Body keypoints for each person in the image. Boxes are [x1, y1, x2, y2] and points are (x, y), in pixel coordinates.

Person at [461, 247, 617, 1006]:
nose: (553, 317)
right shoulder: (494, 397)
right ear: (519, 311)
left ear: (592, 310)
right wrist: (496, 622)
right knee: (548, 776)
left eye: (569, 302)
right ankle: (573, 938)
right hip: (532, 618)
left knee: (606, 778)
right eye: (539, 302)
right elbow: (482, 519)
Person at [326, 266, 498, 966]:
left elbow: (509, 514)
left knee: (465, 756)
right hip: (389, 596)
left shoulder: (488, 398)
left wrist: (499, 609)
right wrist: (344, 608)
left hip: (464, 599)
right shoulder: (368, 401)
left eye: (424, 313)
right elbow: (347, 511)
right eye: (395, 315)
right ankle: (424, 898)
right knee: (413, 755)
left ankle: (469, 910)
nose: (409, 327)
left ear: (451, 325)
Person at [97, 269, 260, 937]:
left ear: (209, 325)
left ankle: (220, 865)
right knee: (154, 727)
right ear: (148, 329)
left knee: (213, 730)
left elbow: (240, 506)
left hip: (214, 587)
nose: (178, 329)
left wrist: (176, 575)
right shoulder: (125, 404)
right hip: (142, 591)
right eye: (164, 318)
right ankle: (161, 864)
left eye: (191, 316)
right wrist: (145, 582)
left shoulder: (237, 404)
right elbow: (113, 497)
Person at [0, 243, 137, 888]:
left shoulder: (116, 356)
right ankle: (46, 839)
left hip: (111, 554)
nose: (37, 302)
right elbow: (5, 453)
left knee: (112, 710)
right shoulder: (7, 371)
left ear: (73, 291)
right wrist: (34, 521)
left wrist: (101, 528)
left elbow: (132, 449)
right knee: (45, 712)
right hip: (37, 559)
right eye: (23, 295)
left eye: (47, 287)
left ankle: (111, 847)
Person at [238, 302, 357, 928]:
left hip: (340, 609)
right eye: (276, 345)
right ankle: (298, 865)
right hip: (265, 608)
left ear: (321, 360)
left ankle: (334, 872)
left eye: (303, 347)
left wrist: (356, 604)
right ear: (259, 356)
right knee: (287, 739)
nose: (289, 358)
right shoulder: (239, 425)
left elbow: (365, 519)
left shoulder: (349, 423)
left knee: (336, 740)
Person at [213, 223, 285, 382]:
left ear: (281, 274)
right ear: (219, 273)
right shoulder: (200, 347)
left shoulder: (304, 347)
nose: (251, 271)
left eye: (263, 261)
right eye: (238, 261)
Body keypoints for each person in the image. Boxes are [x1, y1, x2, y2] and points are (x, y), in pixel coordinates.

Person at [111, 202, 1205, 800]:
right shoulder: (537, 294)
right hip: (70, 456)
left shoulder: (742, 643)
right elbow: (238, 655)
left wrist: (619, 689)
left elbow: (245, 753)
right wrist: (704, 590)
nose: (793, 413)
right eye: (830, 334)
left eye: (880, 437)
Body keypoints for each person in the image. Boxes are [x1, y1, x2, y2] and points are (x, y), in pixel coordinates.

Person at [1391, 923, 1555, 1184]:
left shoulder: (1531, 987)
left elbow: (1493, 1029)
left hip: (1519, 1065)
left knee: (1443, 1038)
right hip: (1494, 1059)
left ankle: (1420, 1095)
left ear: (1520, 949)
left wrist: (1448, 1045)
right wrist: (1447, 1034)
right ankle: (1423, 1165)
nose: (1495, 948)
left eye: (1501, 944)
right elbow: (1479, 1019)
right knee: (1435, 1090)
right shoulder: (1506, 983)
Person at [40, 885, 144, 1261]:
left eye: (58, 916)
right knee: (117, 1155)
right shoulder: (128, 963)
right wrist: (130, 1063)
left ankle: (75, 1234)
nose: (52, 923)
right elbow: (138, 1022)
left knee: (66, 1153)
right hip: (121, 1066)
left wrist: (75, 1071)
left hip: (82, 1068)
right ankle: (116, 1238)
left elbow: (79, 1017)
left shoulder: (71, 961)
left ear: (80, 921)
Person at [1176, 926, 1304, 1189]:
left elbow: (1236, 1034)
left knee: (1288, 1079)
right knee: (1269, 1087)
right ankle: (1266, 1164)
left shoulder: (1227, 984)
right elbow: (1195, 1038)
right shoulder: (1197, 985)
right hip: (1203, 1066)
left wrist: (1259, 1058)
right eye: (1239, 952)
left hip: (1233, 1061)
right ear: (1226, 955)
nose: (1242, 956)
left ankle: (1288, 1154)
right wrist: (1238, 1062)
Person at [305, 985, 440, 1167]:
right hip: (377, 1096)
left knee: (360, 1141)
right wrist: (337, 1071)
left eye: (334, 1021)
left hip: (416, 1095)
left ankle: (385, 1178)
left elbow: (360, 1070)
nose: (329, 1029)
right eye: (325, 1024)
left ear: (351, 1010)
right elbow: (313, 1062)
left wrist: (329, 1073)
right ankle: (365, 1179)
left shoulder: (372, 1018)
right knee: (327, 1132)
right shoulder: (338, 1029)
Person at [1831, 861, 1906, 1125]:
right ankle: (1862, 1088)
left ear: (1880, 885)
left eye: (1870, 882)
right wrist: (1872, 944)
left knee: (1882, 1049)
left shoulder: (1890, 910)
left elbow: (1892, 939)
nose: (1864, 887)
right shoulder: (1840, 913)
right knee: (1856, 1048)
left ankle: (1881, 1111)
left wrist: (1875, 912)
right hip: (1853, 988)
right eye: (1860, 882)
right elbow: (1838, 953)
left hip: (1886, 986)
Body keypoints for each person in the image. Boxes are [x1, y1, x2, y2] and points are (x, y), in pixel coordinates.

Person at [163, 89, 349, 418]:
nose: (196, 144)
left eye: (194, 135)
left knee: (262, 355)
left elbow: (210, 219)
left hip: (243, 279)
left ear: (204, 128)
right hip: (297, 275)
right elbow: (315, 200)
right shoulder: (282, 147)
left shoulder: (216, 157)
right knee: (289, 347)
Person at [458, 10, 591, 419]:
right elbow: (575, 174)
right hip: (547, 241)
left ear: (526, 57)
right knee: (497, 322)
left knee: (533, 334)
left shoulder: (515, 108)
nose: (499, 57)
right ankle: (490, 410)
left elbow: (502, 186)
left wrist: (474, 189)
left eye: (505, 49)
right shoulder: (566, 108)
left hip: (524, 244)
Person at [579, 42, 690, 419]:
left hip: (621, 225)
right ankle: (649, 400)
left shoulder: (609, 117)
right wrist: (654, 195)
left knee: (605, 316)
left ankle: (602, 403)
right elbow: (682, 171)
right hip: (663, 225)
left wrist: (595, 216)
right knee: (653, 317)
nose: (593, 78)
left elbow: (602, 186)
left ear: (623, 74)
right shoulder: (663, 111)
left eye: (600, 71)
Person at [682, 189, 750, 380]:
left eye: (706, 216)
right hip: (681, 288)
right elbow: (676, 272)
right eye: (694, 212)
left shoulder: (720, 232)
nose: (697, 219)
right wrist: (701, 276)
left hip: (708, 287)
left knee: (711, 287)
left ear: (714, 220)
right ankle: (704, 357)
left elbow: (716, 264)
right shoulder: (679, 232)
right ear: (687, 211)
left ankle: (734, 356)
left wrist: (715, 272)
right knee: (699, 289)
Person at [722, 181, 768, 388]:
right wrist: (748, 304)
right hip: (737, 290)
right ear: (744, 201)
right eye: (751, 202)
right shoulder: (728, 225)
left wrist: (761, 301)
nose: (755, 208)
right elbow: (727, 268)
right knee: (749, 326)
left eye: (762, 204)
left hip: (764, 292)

::::::::

• Exercise directions: Copy the lines of the data above exactly as written, beginning with the line containing "left knee: (465, 756)" and ending with the line containing "left ankle: (111, 847)", and leave out all other lines.

• Written response:
left knee: (465, 756)
right hip: (389, 596)
left shoulder: (488, 398)
left wrist: (499, 609)
right wrist: (344, 608)
left hip: (464, 599)
right shoulder: (368, 401)
left eye: (424, 313)
right elbow: (347, 511)
right eye: (395, 315)
right ankle: (424, 898)
right knee: (413, 755)
left ankle: (469, 910)
nose: (409, 327)
left ear: (451, 325)
Person at [97, 269, 260, 937]:
left ear: (209, 325)
left ankle: (220, 865)
right knee: (154, 727)
right ear: (148, 329)
left knee: (213, 730)
left elbow: (240, 506)
left hip: (214, 587)
nose: (178, 329)
left wrist: (176, 575)
right shoulder: (125, 404)
right hip: (142, 591)
right eye: (164, 318)
right ankle: (161, 864)
left eye: (191, 316)
right wrist: (145, 582)
left shoulder: (237, 404)
right elbow: (113, 497)
Person at [0, 243, 137, 888]:
left shoulder: (116, 356)
right ankle: (46, 839)
left hip: (111, 554)
nose: (37, 302)
right elbow: (5, 453)
left knee: (112, 710)
right shoulder: (7, 371)
left ear: (73, 291)
right wrist: (34, 521)
left wrist: (101, 528)
left elbow: (132, 449)
right knee: (45, 712)
right hip: (37, 559)
right eye: (23, 295)
left eye: (47, 287)
left ankle: (111, 847)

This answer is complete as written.